*** Opening Excerpted records ***

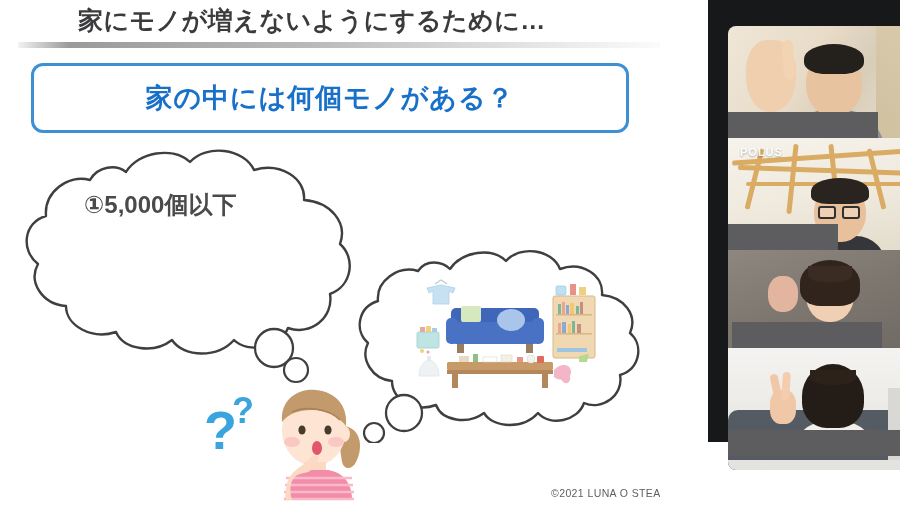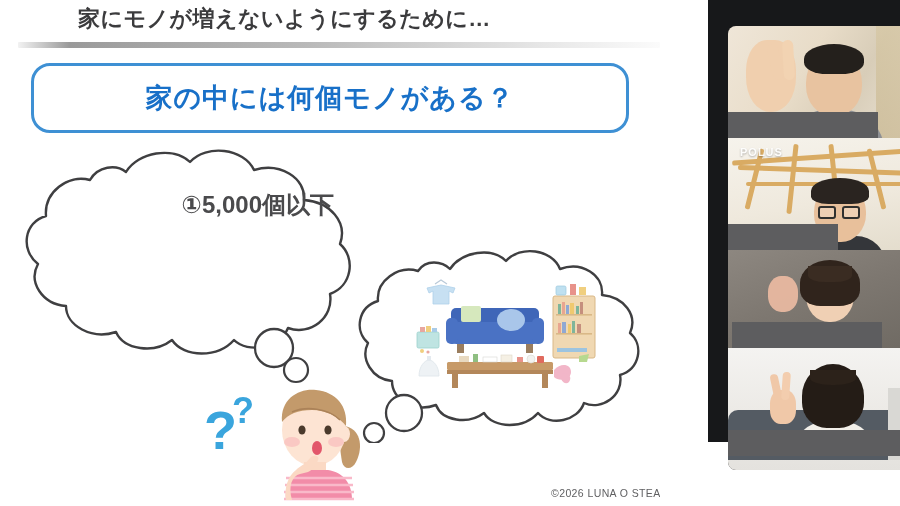--- a/index.html
+++ b/index.html
@@ -18,7 +18,7 @@
 
   #slide-title {
     position:absolute; left:78px; top:4px;
-    font-size:22px; font-weight:bold; color:#3b3b3d;
+    font-size:25px; font-weight:bold; color:#3b3b3d;
     letter-spacing:0.5px; white-space:nowrap;
   }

*** Closing Excerpted records ***

Exercise objective: The reply must hold every line above exactly as written and none of the pictures.

Your response:
--- a/index.html
+++ b/index.html
@@ -18,7 +18,7 @@
 
   #slide-title {
     position:absolute; left:78px; top:4px;
-    font-size:22px; font-weight:bold; color:#3b3b3d;
+    font-size:25px; font-weight:bold; color:#3b3b3d;
     letter-spacing:0.5px; white-space:nowrap;
   }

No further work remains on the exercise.